I won’t claim that CMS is quick, but they aren’t exactly slow. Additionally, they have a number of pathways for hospitals and physicians to get reimbursed for new procedures and technologies prior to the final reimbursement ruling specifically for that therapy or diagnosis (look at how they nurtured remote monitoring technology through the years it took to get explicit reimbursement). The long pole in the tent for the final ruling is the collection of compelling medical economic studies to validate the cost-effectiveness and set an appropriate reimbursement rate. That’s not something CMS controls.
Gotta keep it under patent!!!
I immediately read this in my head like the first line of The Offspring’s “Come Out and Play.” Thank you!
I blame ACA because it not only kept the insurance companies in control, it mandated that we all purchase coverage from them.

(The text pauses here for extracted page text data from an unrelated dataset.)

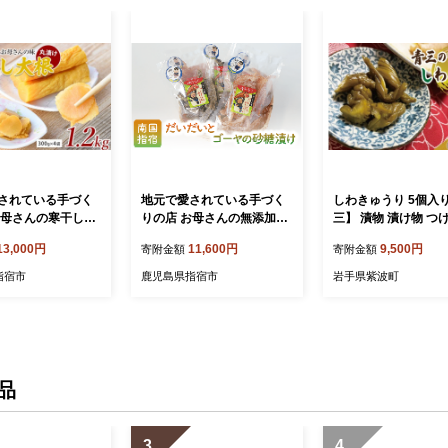
されている手づく
地元で愛されている手づく
しわきゅうり 5個入り
お母さんの寒干し大
りの店 お母さんの無添加だ
三】 漬物 漬け物 つ
2kg(木原屋/IB04
いだい・ゴーヤ砂糖漬けセ
野菜 きゅうり キュウ
13,000円
11,600円
9,500円
寄附金額
寄附金額
 鹿児島県産 漬物 つ
ット(木原屋/IB044-004) 漬
瓜 取り寄せ お取り寄
お漬物 おつけもの
物 砂糖漬け さとうづけ だ
菜 つまみ お供 ご飯
指宿市
鹿児島県指宿市
岩手県紫波町
 だいこん お茶う
いだい ゴーヤ 柑橘 手づく
ご飯のお友 おかず 弁
 おかず 丸干し 寒
り いぶすき 指宿市 鹿児島
舗 青三 熟成 国産 （B
3）
品
3
4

I immediately lost the good policy I had for years and the best I could do was less coverage for more money.
I live part-time in Japan, have no health insurance there, and pay less than a fourth as much for any procedures I need.
To top it all off, I work in health care in the USA. Insurers have reduced what they will pay me by over 30% while increasing what I have to pay them.
Uh, you’re welcome. Not familiar but looked up the lyrics. “Gotta keep em separated” sort of works too!